As South Africa’s so-called Baby Boomers reach retirement age, around a third have no formal provision for their retirement and face the prospect of hardship. This serves as timely reminder for Generations X (born 1965 – 1979) and Y (born 1980 and after) that the sooner they get good financial advice and take control of their financial future, the better.

That’s one of the key findings of the ninth Old Mutual Savings and Investment Monitor survey released today. Lynette Nicholson, chief researcher at Old Mutual Emerging Markets, says, “It’s painfully clear that many Baby Boomers (those born between 1946 and 1964) face hard times and that their families will bear the brunt of that. Nearly half (46%) of Baby Boomers believe their children should care for them, and 63% of respondents (70% in black households) expect to support family members in the future when they are old.
“This is a good opportunity for all South Africans to take a rational, clear look at their ‘pre-retirement’ situation and act on the lessons of the Baby Boomers. Young people (those below the age of 35) constitute over 50% of the South African adult population and need to grasp the urgency of saving and investing effectively as soon as possible.
“Most South Africans are aware of the importance of planning for their future (80% of respondents want to learn how to save), but many haven’t translated their awareness into action yet: about 30% haven’t seen a financial adviser and approximately 30% do no budgeting at all.”
Many South Africans do try to save, of course, but as many as 33% of the respondents have made no formal provision for retirement. Even in the upper income category with households earning more than R40 000 a month, 12% still have no formal retirement provision. Staggeringly, 50% of the overall sample believes that saving for death, funeral and disability cover is more important than saving for retirement.
Nicholson says that the economic slowdown and steadily rising living costs, including the highest petrol price in five years, have all had their impact. Only 9% of respondents say they’re “living comfortably”. Confidence in making financial decisions has slipped from 7.2 out of 10 in 2013 to 6.9 and Baby Boomers have the lowest level of confidence in the economy, at 47%.

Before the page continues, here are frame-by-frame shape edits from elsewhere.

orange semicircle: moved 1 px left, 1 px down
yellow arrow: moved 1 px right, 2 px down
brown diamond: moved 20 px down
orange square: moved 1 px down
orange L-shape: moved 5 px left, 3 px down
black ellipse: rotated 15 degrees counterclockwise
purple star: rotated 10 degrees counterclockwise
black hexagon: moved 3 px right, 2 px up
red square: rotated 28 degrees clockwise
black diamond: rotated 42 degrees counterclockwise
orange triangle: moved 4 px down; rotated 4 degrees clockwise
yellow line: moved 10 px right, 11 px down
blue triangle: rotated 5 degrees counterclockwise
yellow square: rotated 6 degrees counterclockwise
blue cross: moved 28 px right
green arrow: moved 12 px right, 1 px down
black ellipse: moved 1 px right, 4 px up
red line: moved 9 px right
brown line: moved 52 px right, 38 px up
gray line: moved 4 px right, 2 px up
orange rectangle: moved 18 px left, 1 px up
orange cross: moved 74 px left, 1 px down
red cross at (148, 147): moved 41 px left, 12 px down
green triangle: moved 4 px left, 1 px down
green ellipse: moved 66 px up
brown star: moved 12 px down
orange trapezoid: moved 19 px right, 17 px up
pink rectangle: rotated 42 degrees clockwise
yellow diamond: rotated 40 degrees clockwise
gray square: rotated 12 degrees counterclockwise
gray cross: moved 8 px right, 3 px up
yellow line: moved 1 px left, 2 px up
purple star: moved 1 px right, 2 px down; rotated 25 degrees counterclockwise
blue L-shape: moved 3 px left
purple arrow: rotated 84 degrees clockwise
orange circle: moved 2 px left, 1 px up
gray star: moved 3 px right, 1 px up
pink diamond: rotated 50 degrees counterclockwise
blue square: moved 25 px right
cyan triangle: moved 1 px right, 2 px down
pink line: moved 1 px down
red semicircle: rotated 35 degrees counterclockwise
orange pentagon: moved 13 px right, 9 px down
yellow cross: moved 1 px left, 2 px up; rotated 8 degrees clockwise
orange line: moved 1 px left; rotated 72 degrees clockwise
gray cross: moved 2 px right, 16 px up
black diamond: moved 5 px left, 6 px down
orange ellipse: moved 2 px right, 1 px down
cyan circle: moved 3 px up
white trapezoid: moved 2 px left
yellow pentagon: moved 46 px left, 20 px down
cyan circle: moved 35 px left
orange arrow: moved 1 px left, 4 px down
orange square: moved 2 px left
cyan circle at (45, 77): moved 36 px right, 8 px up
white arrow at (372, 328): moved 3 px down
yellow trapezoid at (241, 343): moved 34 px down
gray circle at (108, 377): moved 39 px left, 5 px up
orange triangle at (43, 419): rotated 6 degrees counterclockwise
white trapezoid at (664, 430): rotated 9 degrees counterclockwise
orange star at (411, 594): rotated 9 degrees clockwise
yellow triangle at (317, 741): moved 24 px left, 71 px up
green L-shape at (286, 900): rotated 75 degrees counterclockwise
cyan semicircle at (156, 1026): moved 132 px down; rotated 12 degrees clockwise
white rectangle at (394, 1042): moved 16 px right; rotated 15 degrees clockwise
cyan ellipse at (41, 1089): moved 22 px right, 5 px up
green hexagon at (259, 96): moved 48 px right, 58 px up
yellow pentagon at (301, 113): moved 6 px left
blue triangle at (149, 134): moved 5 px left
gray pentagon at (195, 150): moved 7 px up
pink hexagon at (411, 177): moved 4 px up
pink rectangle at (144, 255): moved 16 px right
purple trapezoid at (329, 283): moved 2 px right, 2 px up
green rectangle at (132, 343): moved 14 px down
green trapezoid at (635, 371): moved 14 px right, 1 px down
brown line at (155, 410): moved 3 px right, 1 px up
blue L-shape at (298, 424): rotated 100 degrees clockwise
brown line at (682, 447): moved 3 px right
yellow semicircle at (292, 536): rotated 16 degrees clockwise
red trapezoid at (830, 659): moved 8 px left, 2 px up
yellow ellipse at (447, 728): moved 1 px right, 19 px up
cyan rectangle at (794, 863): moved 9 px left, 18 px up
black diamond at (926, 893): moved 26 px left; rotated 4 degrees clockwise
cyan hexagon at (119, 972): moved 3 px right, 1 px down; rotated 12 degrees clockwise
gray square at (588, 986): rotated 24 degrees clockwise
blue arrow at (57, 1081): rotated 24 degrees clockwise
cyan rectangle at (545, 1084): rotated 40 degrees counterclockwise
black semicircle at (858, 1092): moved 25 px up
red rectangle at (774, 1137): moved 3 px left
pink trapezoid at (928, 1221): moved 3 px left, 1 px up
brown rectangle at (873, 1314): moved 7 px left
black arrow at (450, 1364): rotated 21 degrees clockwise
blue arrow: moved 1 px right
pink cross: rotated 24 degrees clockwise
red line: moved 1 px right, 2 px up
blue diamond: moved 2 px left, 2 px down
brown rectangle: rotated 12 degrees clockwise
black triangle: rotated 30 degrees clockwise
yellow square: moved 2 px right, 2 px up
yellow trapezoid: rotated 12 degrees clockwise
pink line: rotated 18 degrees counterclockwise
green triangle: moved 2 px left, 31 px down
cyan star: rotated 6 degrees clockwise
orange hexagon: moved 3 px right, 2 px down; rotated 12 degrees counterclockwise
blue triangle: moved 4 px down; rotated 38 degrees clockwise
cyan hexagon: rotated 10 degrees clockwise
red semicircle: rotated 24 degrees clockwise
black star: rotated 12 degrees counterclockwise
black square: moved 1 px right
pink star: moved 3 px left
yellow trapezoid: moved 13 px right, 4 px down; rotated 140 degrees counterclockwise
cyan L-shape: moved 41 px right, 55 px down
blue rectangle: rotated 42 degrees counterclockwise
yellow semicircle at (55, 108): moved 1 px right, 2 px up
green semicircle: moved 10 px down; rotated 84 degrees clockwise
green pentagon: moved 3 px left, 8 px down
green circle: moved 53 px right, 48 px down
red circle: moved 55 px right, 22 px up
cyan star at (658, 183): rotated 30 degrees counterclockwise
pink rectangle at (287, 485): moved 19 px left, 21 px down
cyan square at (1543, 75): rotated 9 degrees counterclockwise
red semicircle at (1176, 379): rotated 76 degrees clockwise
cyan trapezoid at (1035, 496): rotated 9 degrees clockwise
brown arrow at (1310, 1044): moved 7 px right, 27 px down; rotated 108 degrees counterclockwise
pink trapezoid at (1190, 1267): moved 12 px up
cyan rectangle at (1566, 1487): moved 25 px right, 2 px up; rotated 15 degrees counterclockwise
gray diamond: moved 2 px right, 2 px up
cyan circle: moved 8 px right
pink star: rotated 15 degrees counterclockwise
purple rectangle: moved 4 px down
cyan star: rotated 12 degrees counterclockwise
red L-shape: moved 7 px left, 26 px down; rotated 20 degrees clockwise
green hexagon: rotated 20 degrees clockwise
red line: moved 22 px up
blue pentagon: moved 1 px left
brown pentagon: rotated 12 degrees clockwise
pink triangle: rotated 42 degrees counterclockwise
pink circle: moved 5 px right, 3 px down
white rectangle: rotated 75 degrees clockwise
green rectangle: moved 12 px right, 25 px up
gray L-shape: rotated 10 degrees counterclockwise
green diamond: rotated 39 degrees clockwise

It’s never too early to get started

Efficient saving and investing can make the difference between security and insecurity in retirement, Nicholson points out. A breadwinner earning a modest income who gets good advice and who harnesses the power of compound interest is likely to be in a far better financial position than someone who earns ‘big money’ but doesn’t know where it all goes.
“Our task as an investment house with 169 years of experience and wisdom is to help people in both positions know what to do to grow what they have.”
What’s concerning is that many South Africans in lower income groups are reluctant to get financial advice because they don’t believe they earn enough to warrant it. The very income sectors who lack confidence in their financial decision-making and who are the most in need of financial guidance are the least likely to have a relationship with a financial adviser.
“Lack of financial planning lies at the root of most financial problems. Regardless of your income, you will be better off with a good financial plan.”
What’s also troubling is that while 44% of survey respondents still believe their financial situation will improve in the next six months, many still don’t have a real idea of the state of their finances. When asked how they keep track of their finances in their main transactional account, 71% say they check their balances, 46% regularly check incoming and outgoing transactions, 22% look out for suspicious or unusual transactions, 20% compare slips against statements, and 16% compare their spending with previous months. 10% do nothing at all.
She says, “Knowing better provides an opportunity to do better. Good, relevant advice is the answer. Our aim as a premier investment house is to share our research findings to help activate and encourage a healthy savings culture in South Africa.”